According to data submitted by the Korea Customs Service to Song Jae-ho, a member of the National Assembly’s Political Affairs Committee from the Democratic Party of Korea, the amount detected for violations of the Foreign Exchange Transactions Act, including foreign remittance using virtual assets, was 812.2 billion KRW as of August this year, a 39-fold increase compared to 20.8 billion KRW last year.


Among the cases, Mr. A, the CEO of a trading company, was caught after forging trade invoices and remitting 355 billion KRW overseas over three years under the pretext of intermediary trade payments. He then purchased virtual assets and resold them on domestic exchanges, earning about 10 billion KRW in price differences.
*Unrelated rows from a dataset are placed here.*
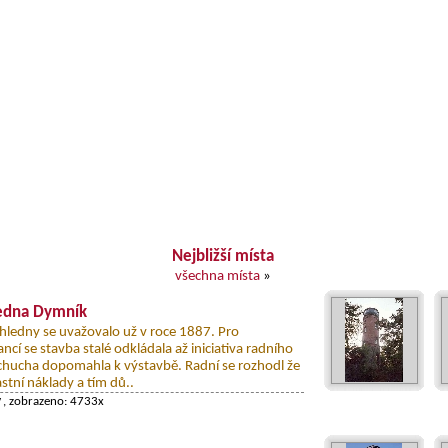
Nejbližší místa
všechna místa
»
edna Dymník
hledny se uvažovalo už v roce 1887. Pro
ncí se stavba stalé odkládala až iniciativa radního
hucha dopomahla k výstavbě. Radní se rozhodl že
astní náklady a tím dů..
y
, zobrazeno: 4733x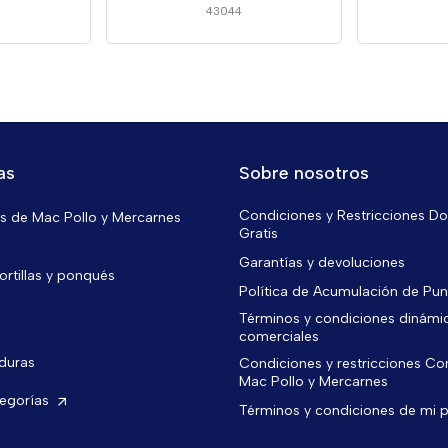
43044
as
Sobre nosotros
Condiciones y Restricciones Do
 de Mac Pollo y Mercarnes
Gratis
Garantías y devoluciones
ortillas y ponqués
Política de Acumulación de Pu
Términos y condiciones dinámi
comerciales
rduras
Condiciones y restricciones C
Mac Pollo y Mercarnes
tegorías
Términos y condiciones de mi 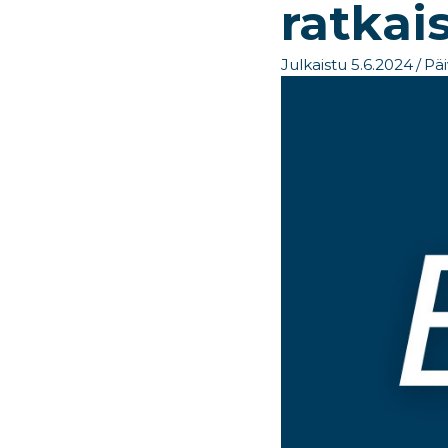
ratkai
Julkaistu 5.6.2024
/
Päi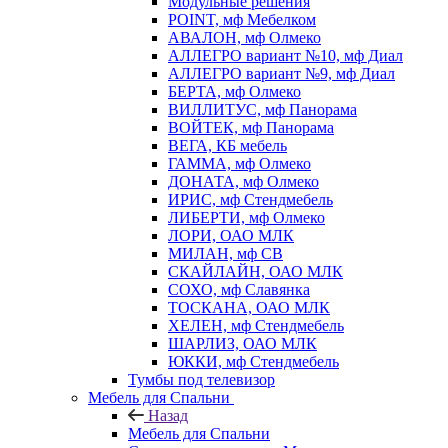
Модульные решения
POINT, мф Мебелком
АВАЛОН, мф Олмеко
АЛЛЕГРО вариант №10, мф Диал
АЛЛЕГРО вариант №9, мф Диал
БЕРТА, мф Олмеко
ВИЛЛИТУС, мф Панорама
ВОЙТЕК, мф Панорама
ВЕГА, КБ мебель
ГАММА, мф Олмеко
ДОНАТА, мф Олмеко
ИРИС, мф Стендмебель
ЛИБЕРТИ, мф Олмеко
ЛОРИ, ОАО МЛК
МИЛАН, мф СВ
СКАЙЛАЙН, ОАО МЛК
СОХО, мф Славянка
ТОСКАНА, ОАО МЛК
ХЕЛЕН, мф Стендмебель
ШАРЛИЗ, ОАО МЛК
ЮККИ, мф Стендмебель
Тумбы под телевизор
Мебель для Спальни
Назад
Мебель для Спальни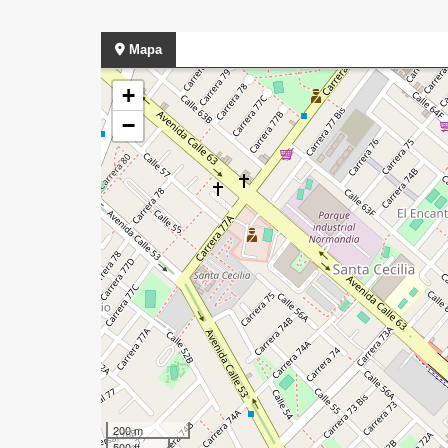
Mapa
+
−
200 m
500 ft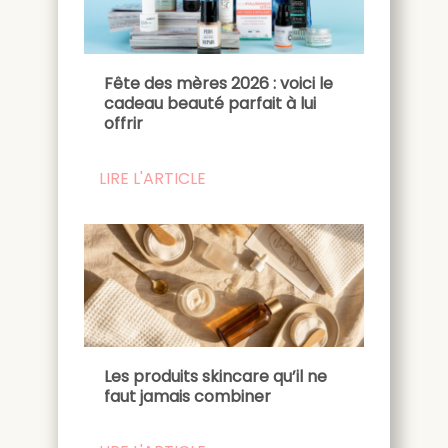
Fête des mères 2026 : voici le
cadeau beauté parfait à lui
offrir
LIRE L'ARTICLE
Les produits skincare qu’il ne
faut jamais combiner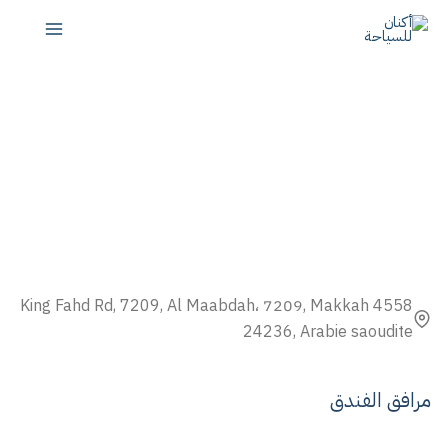
تخطي
إلى
المحتوى
4558 King Fahd Rd, 7209, Al Maabdah، 7209, Makkah
24236, Arabie saoudite
مرافق الفندق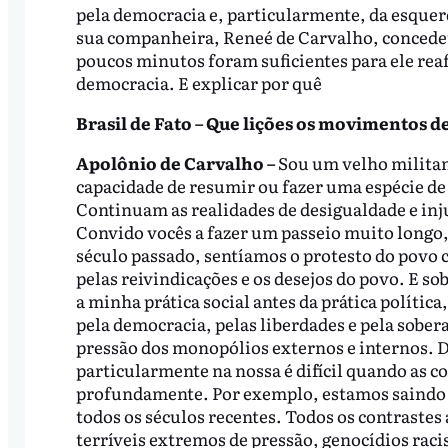
pela democracia e, particularmente, da esquerd
sua companheira, Reneé de Carvalho, concedeu 
poucos minutos foram suficientes para ele reaf
democracia. E explicar por quê
Brasil de Fato – Que lições os movimentos d
Apolônio de Carvalho –
Sou um velho militan
capacidade de resumir ou fazer uma espécie de
Continuam as realidades de desigualdade e inju
Convido vocês a fazer um passeio muito longo,
século passado, sentíamos o protesto do povo 
pelas reivindicações e os desejos do povo. E sob
a minha prática social antes da prática polític
pela democracia, pelas liberdades e pela sobe
pressão dos monopólios externos e internos. De
particularmente na nossa é difícil quando as 
profundamente. Por exemplo, estamos saindo do
todos os séculos recentes. Todos os contraste
terríveis extremos de pressão, genocídios raci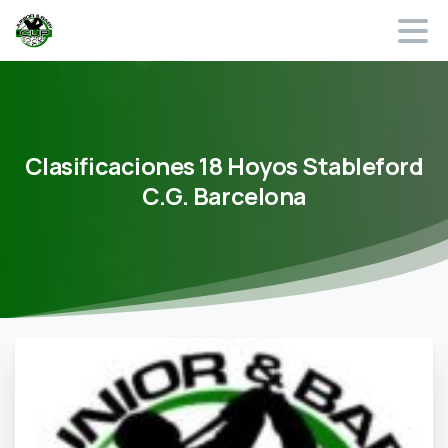
Clasificaciones
18
Hoyos
Stableford
C.G.
Barcelona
There was also a new type of foreign remittance case where a person wanting to remit money from overseas to Korea gave local currency, bought virtual assets on overseas virtual asset exchanges, sold them on domestic exchanges, and delivered the proceeds to domestic recipients designated by the remittance requester.


The proportion of illegal foreign exchange transactions using virtual assets has also surged sharply from 2017 to 2021. Among all illegal foreign exchange transactions, those involving virtual assets were 9.5% in 2019, 3.2% in 2020, and jumped to 68% as of August this year.


Although the amendment to the Enforcement Decree of the Act on Reporting and Using Specified Financial Transaction Information, aimed at preventing money laundering and price manipulation in virtual asset businesses, passed the Cabinet meeting yesterday, there is a need for discussions on effective measures and systems to block such transactions. Representative Song said, “Virtual assets have fueled an investment frenzy due to their volatile value. However, speculative forces seeking arbitrage profits through abnormal price fluctuations require regulation,” adding, “There is a need for discussions on the institutionalization of virtual assets.”





This content was produced with the assistance of AI translation services.